MongoDB Version 6.0 Released $MDB

On July 19th, MongoDB 6.0 was officially released. A number of the features were introduced during MongoDB World in June and are now available for customers to activate. This version continues MongoDB's vision of providing a single data platform for developers to build modern software applications. It adds new capabilities to the platform that address additional application workloads, reducing the overhead of relying on point solutions for some data access patterns. The release also adds capabilities that improve security, ease of use and accessibility to new user types.

MongoDB's end goal is for development teams to fold more data storage and processing use cases into their data platform, reducing costs and gaining productivity. Disparate point solutions for each data storage pattern create overhead in licensing costs, vendor relationships, training and coding interfaces. By consolidating all transactional application workloads onto MongoDB's platform (or as many as possible), development teams reduce this overhead and simplify their operations. MongoDB is gradually chipping away at the need for multiple point solutions, as they leverage the flexibility of the document model to expand into adjacent data storage patterns.
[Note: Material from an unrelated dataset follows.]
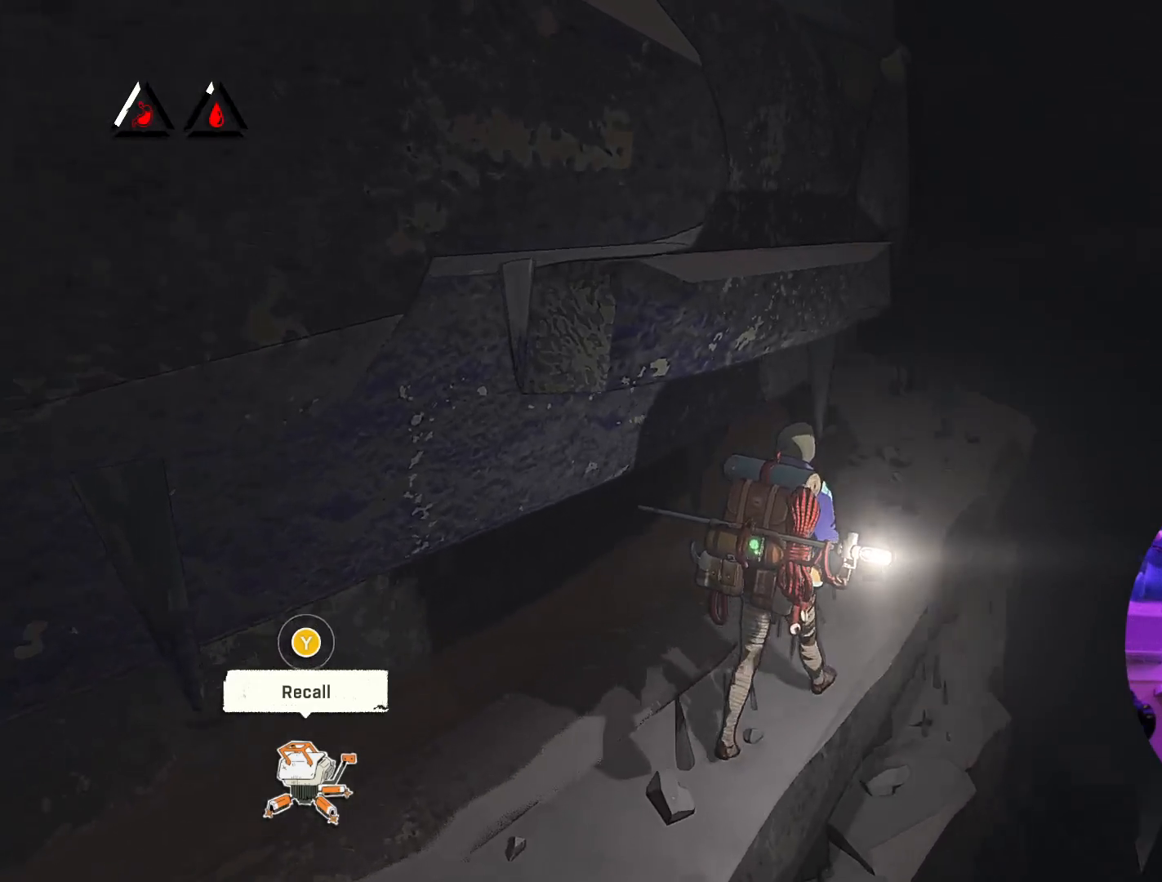
{"buttons": [], "left_stick": "up-right", "right_stick": "center", "events": [[433, "right_stick", "center"]]}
As I discussed previously, in an environment of constrained IT budgets, opportunities for this workload consolidation should be well-received. Granted, I don't expect that to kick off a slew of new migration projects (which can introduce cost themselves), but I do think it adds more emphasis to the question "Can't MongoDB just do that?" for new application workloads. Supporting open source databases and home-grown data storage solutions require dedicated staff. Those engineers can be redeployed to new revenue-generating application work, instead of maintaining a data processing capability that MongoDB offers from its cloud-based Atlas service.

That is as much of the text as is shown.